I am constantly tempted {through a great swinging of my ideological pendulum over the years} to simply dismiss the socialization question. After all, I find a certain amount of weirdness endearing, and I admit that I myself become increasingly eccentric as the years go by.
But the fact remains that Man was not created in isolation. He was given a wife to love, and, later, children to rear. He was designed to have dominion over every facet of creation. A Christian child must grow into an adult that is able to make disciples of nations. The circle ever widens: man, marriage, family, community, nation, the world. To the extent that “socialization” implies that a child is trained to interact with other people in such a way that he is respectful and loving toward others, socialization is an important facet of education.
Notice I said facet.
I think one must be careful not to let it become the driving force. Socialization is a huge motivator for some Christians I know when they decide to put their children in institutionalized schooling. After all, a lot of kids like kindergarten. They like making friends, and feeling “big” by being away from Mom a bit.
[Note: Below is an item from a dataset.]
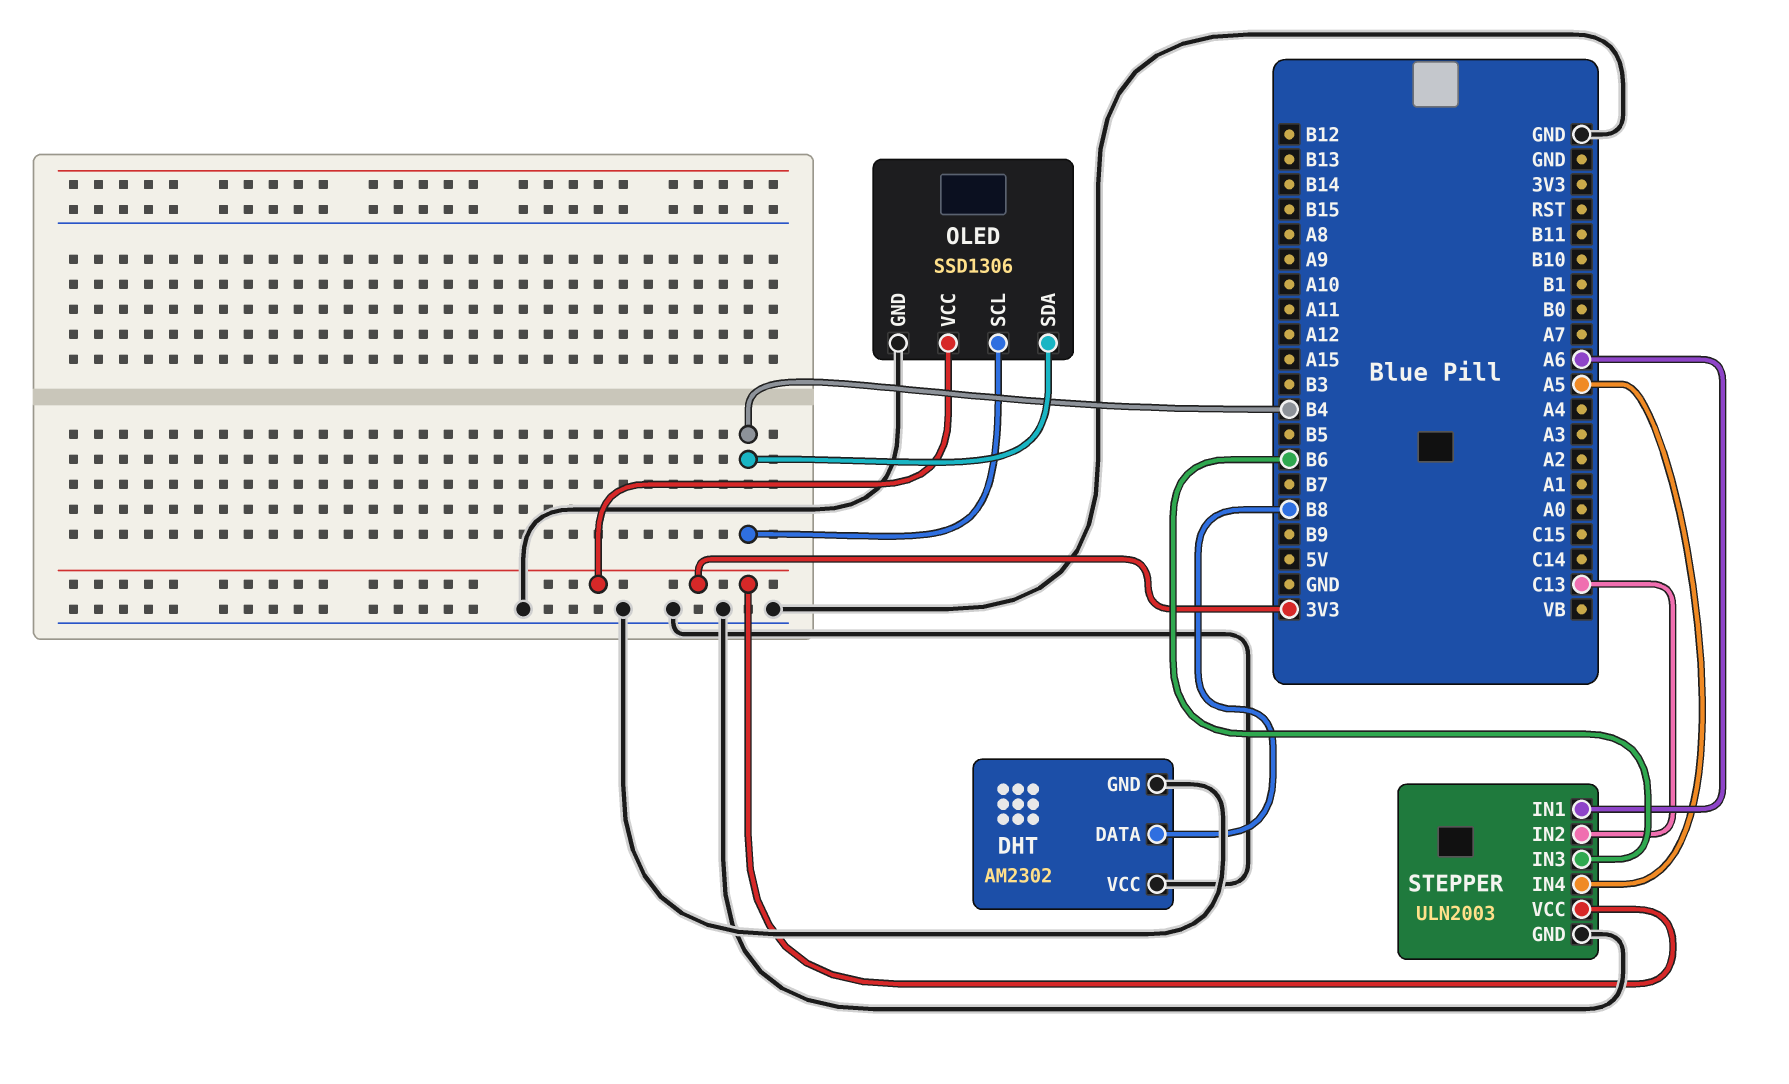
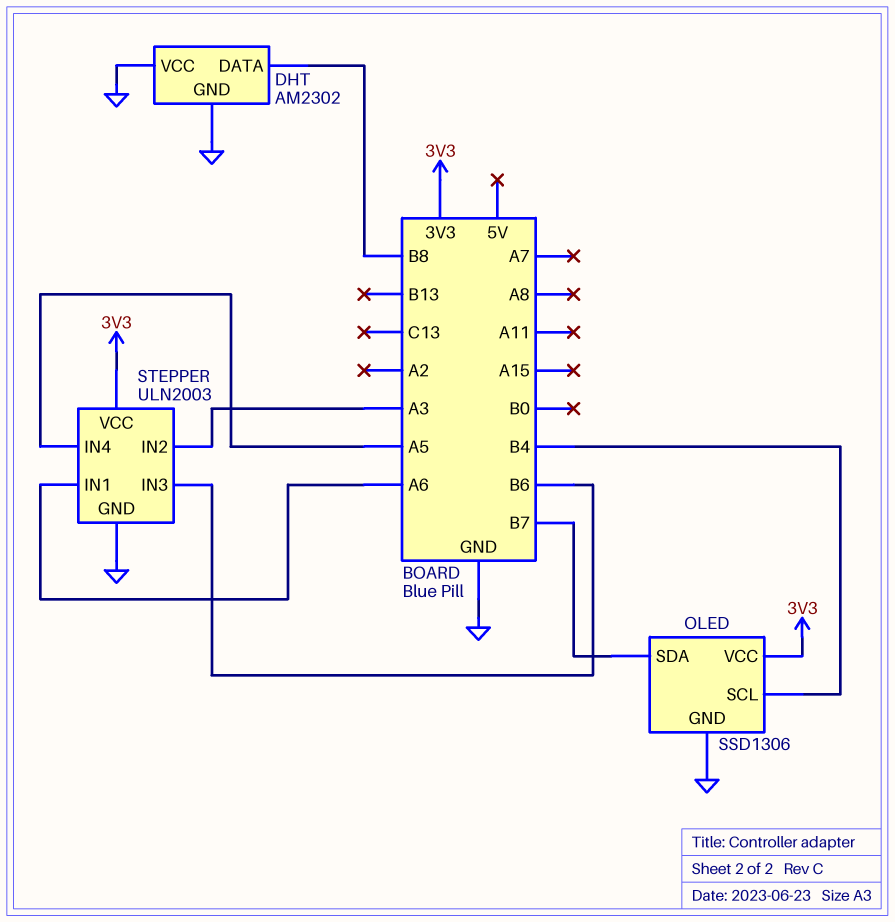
OLED pin SDA: B4 -> B7
STEPPER pin IN2: C13 -> A3

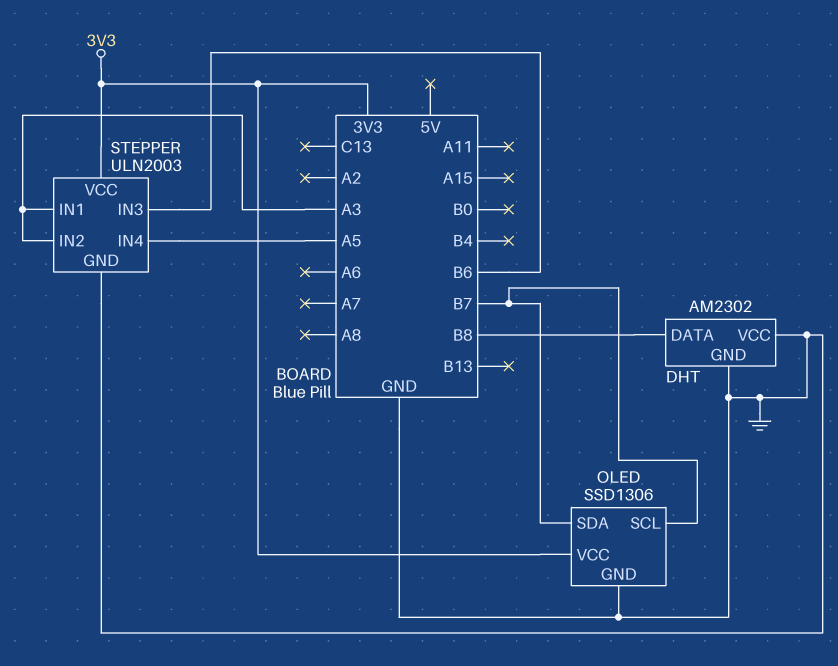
OLED pin SCL: B4 -> B7
STEPPER pin IN1: A6 -> A3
I am here to tell you that my son likes cookies and ice cream for breakfast {um…and lunch and dinner!}. He likes to avoid certain healthy foods. He likes to stay up late. He likes to disobey sometimes. He likes to yell when other people are talking. He likes to knock his little sister over. The fact that my child will like something far from guarantees that it is best for him. He likes a lot of things that are outright bad for him.
Really, this is what it means to be a child. The Bible says that foolishness is bound up in the heart of a child, so one shouldn’t be shocked to witness it firsthand. In an institutional setting, there are sometimes up to 30 foolish children per classroom. Professionals will call this a “peer group,” and will mention “peer influence” or “peer pressure.”
Depending on the child’s personality, an insitutional education will influence him through some combination of these three vectors: the curriculum and its accompanying ideology, the teacher, or the peer group. It is this triad of influence that is why we homeschool.
We are not filled with a spirit of fear. We simply believe that God has entrusted a
–CLASS
child to his parents and not a state-sanctioned curriculum, certified teacher, or neighborhood peer group, and it is a shirking of our responsiblity to burden someone else with the majority of the child’s education, even if they are more than willing to do so.
There are a million benefits that we think could potentially be realized through homeschooling, but the idea of taking responsibility is the actual reason we have chosen this path.
In 1828, Noah Webster defined “education” in this way:
The bringing up, as of a child, instruction; formation of manners. Education comprehends all that series of instruction and discipline which is intended to enlighten the understanding, correct the temper, and form the manners and habits of youth, and fit them for usefulness in their future stations. To give children a good education in manners, arts and science, is important; to give them a religious education is indispensable; and an immense responsibility rests on parents and guardians who neglect these duties {emphasis mine}.
The book of Proverbs says over and over that the fear of the Lord is the source of wisdom and knowledge, and it leads to life. Nothing can really be known outside of its relation to the Lord. So education is rooted in discipleship. And the discipleship of a child is perfectly expressed in God’s commands to fathers in Deuteronomy 6:6,7:
These words, which I am commanding you today, shall be on your heart. You shall teach them diligently to your sons and shall talk of them when you sit in your house and when you walk by the way and when you lie down and when you rise up.
In other words, it is all day, every day. It is deliberate. It encompasses all of life. And it is part of what it means to be a parent. There is no room for the Baby-as-Purse mentality in Biblical parenting. Sometimes, I need a topic like this to remind myself of that.